▶ [Objective]
Please copy the items below word for word, from their first line through the line holding "picture [106, 1098, 247, 1239]", both ends included.

▶ [Given entries]

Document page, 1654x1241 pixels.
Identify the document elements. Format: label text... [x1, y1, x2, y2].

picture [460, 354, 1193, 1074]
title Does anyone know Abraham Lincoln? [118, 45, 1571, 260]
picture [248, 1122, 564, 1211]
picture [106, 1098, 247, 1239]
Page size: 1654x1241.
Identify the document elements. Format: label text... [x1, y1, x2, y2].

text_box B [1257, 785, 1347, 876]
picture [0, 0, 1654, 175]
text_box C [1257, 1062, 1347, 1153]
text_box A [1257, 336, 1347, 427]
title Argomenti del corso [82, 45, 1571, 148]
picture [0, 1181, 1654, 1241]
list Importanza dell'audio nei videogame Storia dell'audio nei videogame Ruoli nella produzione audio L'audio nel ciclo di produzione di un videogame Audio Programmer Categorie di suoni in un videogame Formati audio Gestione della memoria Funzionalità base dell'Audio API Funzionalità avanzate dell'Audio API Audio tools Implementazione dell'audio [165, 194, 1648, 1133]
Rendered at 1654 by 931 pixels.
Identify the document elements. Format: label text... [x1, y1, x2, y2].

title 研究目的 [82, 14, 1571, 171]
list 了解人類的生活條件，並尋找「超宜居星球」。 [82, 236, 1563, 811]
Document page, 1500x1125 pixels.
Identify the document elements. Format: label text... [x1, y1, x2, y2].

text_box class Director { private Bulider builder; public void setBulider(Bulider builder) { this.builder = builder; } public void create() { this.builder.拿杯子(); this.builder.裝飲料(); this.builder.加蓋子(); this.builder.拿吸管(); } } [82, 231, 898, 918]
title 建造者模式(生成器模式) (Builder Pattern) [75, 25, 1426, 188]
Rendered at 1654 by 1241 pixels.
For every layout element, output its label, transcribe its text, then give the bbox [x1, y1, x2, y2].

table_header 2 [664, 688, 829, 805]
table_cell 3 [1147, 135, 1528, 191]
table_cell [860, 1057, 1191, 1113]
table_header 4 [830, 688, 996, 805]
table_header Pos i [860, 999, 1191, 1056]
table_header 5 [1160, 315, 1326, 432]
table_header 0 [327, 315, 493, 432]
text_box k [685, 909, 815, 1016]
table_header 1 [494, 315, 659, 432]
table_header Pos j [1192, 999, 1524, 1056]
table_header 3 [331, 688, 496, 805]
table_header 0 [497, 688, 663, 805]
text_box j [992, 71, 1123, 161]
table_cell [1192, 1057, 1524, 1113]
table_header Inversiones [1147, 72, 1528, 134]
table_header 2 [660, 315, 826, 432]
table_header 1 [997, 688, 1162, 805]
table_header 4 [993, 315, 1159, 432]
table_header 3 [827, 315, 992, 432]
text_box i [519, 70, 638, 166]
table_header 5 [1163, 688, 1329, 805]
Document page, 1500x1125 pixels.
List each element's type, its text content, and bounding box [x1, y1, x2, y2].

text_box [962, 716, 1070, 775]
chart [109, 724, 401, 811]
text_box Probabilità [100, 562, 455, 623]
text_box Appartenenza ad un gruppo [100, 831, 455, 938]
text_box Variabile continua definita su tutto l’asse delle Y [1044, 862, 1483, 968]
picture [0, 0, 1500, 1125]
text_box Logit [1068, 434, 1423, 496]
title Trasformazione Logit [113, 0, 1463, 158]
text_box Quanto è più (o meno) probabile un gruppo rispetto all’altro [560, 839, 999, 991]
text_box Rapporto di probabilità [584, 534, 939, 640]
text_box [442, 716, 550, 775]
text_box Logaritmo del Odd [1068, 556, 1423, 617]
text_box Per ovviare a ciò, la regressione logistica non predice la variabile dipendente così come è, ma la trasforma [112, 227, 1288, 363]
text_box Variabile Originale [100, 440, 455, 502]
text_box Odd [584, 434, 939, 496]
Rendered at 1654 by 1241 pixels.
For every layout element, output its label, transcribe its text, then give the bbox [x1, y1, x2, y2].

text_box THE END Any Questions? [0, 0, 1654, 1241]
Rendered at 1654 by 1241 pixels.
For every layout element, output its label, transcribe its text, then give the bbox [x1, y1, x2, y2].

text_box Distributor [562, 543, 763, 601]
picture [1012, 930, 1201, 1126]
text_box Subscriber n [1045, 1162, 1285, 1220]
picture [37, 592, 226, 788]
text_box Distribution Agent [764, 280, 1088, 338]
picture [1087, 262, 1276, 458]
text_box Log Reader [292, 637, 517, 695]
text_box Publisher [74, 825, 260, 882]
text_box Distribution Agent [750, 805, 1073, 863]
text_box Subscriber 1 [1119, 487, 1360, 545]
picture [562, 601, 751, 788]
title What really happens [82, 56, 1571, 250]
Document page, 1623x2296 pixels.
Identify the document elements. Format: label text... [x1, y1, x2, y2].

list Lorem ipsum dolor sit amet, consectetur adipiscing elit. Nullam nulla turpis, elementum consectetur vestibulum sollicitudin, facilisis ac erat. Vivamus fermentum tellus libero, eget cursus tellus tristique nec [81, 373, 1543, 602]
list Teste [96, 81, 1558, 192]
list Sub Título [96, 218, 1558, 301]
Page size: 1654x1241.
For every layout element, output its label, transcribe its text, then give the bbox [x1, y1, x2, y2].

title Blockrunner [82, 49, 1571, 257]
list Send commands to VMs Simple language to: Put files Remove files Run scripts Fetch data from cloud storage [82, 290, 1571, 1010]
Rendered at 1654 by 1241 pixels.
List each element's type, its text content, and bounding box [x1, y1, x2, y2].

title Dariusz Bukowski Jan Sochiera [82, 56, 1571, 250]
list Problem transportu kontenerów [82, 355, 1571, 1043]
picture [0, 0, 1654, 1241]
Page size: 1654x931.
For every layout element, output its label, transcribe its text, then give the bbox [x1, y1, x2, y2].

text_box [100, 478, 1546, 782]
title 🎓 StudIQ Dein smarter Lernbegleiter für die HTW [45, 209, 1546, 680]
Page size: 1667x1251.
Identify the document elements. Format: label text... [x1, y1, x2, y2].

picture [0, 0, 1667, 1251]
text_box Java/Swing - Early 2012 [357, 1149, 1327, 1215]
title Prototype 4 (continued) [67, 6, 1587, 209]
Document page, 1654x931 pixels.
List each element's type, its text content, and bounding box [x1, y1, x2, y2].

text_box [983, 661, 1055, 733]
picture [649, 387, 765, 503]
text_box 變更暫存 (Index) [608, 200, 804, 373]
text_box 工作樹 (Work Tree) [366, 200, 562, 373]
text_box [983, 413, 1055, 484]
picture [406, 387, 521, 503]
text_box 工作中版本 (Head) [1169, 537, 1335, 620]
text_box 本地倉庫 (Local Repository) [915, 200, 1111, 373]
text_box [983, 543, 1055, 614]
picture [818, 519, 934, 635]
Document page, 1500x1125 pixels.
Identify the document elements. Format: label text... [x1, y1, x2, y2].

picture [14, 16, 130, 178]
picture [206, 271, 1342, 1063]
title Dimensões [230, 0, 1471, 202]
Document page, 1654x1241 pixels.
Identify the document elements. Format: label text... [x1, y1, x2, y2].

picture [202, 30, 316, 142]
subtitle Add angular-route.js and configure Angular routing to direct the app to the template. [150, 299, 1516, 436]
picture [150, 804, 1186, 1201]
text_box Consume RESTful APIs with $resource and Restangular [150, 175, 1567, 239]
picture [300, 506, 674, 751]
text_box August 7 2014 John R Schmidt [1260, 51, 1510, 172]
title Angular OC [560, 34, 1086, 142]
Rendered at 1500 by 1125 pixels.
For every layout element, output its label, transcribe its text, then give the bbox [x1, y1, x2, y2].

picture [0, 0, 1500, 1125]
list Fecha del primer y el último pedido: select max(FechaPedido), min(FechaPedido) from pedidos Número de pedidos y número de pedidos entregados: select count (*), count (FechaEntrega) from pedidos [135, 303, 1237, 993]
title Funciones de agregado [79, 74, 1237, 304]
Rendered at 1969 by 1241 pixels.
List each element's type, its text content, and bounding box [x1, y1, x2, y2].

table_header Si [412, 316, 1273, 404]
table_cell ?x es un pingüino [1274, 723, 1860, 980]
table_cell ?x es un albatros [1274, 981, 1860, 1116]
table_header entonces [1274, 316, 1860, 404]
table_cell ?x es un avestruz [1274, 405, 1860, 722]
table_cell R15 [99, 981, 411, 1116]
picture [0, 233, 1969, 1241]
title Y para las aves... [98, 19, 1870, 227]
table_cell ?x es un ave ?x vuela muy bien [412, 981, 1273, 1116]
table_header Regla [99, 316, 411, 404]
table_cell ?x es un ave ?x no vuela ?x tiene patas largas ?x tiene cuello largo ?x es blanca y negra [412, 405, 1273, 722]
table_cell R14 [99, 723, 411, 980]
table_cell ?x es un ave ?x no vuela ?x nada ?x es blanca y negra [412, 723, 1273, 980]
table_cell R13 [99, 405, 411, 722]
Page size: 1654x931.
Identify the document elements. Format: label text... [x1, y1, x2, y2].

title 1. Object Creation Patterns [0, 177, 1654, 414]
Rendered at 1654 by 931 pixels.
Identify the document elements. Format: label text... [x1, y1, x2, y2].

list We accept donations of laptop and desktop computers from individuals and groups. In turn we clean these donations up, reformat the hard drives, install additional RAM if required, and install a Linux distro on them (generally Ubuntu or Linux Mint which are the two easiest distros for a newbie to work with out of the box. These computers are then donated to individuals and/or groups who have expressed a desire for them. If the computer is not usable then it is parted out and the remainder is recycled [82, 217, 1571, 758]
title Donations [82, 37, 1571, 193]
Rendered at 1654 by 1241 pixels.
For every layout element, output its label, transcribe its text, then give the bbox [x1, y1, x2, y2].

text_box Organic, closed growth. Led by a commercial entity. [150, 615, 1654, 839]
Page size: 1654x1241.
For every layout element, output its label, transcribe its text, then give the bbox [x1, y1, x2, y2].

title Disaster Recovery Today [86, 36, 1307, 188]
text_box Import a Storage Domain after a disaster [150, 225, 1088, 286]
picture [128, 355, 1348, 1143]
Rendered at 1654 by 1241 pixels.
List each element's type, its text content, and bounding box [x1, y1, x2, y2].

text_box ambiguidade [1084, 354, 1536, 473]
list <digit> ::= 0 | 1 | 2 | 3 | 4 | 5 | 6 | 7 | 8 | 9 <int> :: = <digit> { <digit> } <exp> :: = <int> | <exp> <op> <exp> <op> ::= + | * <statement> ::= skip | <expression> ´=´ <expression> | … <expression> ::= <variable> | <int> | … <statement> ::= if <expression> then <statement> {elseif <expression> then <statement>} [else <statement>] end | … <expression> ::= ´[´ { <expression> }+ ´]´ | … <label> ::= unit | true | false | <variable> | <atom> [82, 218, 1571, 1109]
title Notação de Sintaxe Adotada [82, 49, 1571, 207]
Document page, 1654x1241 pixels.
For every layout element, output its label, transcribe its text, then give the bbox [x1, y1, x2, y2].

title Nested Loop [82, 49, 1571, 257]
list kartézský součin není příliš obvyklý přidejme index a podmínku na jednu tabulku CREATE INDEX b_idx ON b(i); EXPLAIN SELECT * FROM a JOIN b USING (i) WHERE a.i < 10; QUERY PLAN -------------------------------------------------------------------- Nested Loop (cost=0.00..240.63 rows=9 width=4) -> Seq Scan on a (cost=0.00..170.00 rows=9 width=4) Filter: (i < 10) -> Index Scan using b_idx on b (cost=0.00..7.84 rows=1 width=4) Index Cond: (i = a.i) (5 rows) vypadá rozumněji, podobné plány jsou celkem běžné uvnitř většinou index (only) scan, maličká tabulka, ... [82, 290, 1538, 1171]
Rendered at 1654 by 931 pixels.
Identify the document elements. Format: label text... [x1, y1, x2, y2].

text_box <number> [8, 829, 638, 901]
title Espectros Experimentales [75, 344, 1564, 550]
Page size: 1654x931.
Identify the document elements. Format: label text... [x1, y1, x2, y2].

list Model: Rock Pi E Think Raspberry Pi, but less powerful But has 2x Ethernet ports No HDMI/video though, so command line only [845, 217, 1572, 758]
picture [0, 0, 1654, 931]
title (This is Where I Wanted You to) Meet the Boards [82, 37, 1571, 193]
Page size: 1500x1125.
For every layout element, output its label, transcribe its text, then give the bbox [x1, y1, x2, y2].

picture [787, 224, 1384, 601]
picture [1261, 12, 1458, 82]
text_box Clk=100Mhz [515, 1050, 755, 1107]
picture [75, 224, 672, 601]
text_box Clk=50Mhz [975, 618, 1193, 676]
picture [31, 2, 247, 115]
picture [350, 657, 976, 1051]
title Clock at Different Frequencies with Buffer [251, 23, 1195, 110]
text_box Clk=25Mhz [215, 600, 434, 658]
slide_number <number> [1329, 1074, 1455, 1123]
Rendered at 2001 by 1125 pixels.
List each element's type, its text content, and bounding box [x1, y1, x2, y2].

▶ [Answer to this exercise]
Document page, 1654x1241 pixels.
Identify the document elements. Format: label text... [x1, y1, x2, y2].

picture [460, 354, 1193, 1074]
title Does anyone know Abraham Lincoln? [118, 45, 1571, 260]
picture [248, 1122, 564, 1211]
picture [106, 1098, 247, 1239]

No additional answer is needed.